Severity of evening leg restlessness, daytime fatigue, overall quality of sleep, and neuropathic forefoot numbness, burning and/or tingling, electric shock pains, and foot hypersensitivity were separately assessed with 10 cm visual analog scales, with the zero score representing no symptoms and the 10 cm score the worst imaginable severity. RLS was scored by the International RLS Rating Scale (scoring range 0 to 40 points).[9] Assessments of depressive symptomatology were performed using the Beck Depression Inventory II (scoring range 0 to 63 points, above 29 equals severe), sleep by the Pittsburgh Sleep Quality Index (scoring range 0 to 21 points, poor sleep is five or greater), and fatigue by the Fatigue Severity Scale (scoring range nine to 63 points, significant fatigue is 36 or greater), and the Multidimensional Assessment of Fatigue (scoring range 1 to 50 points, two or greater equals increasing level of fatigue). The baseline polysomnographic study was repeated six weeks after the second neuroma surgery. Each sleep study included bilateral electro-oculography, sub-mental electromyography, bilateral anterior tibialis electromyography, central and occipital electroencephalography, electrocardiographic waveform, airflow and respiratory effort assessment, oximetry, and video monitoring.

The pre-operative questionnaire and symptom scale assessments of leg restlessness, fatigue, neuropathic foot symptoms, sleep quality, and depression are shown in Table 2 . All excised neuromas were confirmed histopathologically. Despite wound pains, our patient noted marked subjective improvement in sleep quality starting from the night following surgery. She began having nightly dreams. Sustained resolution of leg restlessness and neuropathic foot dysesthesias also occurred immediately following the neuroma surgery, and she remained completely off neuropsychiatric medication as well as iron and all other drugs known to affect RLS for the next six weeks. Post-operative questionnaire and symptom assessments were performed at 18 days and polysomnography was performed at six weeks ( Table 1 and Table 2 ). At seven weeks post-operatively, she noted bilateral leg edema that was unrelated to her foot surgery, and this was associated with recurrent mild fatigue as well as some hypersensitivity and burning discomfort of her feet bothersome enough to require occasional tramadol or oxycodone in the daytime and regular gabapentin at bedtime. Leg restlessness remained in remission and good sleep quality was maintained, as reflected in her nine-week follow-up questionnaire and symptom scale responses.
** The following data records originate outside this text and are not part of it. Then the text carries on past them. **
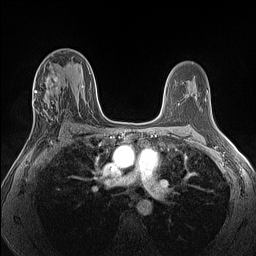
Breast MRI (dynamic contrast-enhanced), one axial slice. Slice 73 of 160 in the series (ordered by position). Dynamic contrast-enhanced series, time point 2 of 7 at this slice position (early post-contrast). 1.5 T. TE 1.4 ms, TR 5 ms. 1.3 mm slice thickness. 256 × 256 image matrix, field of view 300 × 300 mm. Female patient.
Outlined on this slice (semi-automatic segmentation, software-assisted and operator-edited):
- enhancing-tissue mask used for the functional tumour volume (all voxels passing the contrast-enhancement thresholds inside the analysis volume; usually the tumour): bounding box [x1, y1, x2, y2] px = [28, 72, 61, 140]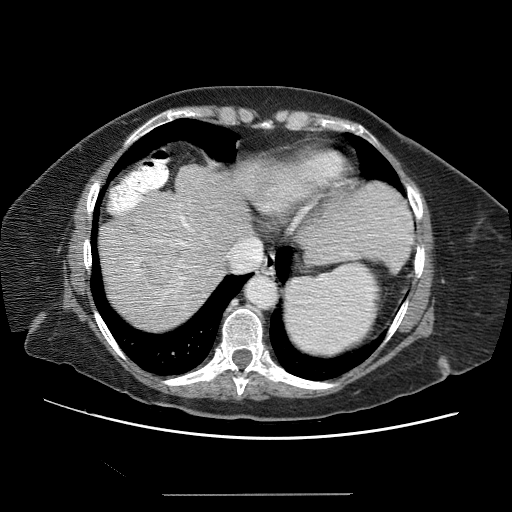
Contrast-enhanced abdominal CT (liver protocol), one axial slice. Soft-tissue window (W 400 / L 40 HU). 2.5 mm slice thickness. 512 × 512 image matrix. From the clinical record (not read from this slice): diagnosis: hepatocellular carcinoma (patient treated with transarterial chemoembolisation; whether this scan precedes or follows treatment is not stated here); TNM stage (as recorded): Stage-IIIB; Child-Pugh class: A; tumour nodularity: uninodular.
Outlined on this slice (semi-automatically segmented with operator editing):
- liver parenchyma outside the tumour (the mass and vessels are separate outlines, so this box may not span the whole liver): bounding box (x1, y1, x2, y2) in pixels: (100, 164, 248, 322)
- mass: (133, 239, 183, 286)
- portal vein: (117, 189, 213, 298)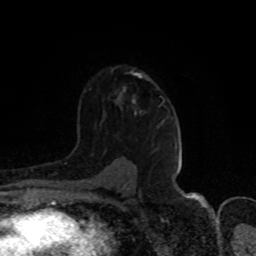
Breast MRI (dynamic contrast-enhanced), one axial slice; position 56 of 80 along the scan axis; cropped to one breast; dynamic contrast-enhanced series, time point 2 of 8 at this slice position (early post-contrast); 1.5 T; TE 4.2 ms, TR 7 ms; 2 mm slice thickness; 256 × 256 image matrix, field of view 150 × 150 mm. Female patient.
Structures marked on this image (semi-automatic segmentation, software-assisted and operator-edited):
- enhancing-tissue mask used for the functional tumour volume (all voxels passing the contrast-enhancement thresholds inside the analysis volume; usually the tumour): box from (x=133, y=73) to (x=142, y=102) px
By six months after the second neuroma surgery, her neuropathic dysesthesias had recurred to the point of requiring daily pregabalin dosing along with tramadol or oxycodone-acetaminophen. At six months her primary care physician also restarted citalopram for depression. At two years after the second neuroma surgery, her VAS scores for numbness and hypersensitivity exceeded the pre-operative baseline but scores for burning and/or tingling and lancinating electric shock pains remained about 50% or less of her baseline. Also after two years her RLS scores remained in the mild range and her scores for poor quality sleep and fatigue also remained much better than the baseline scores ( Table 1 ). She remained off any RLS treatment except for the RLS benefiting effects of pregabalin and intermittent oxycodone or tramadol taken for foot dysesthesias.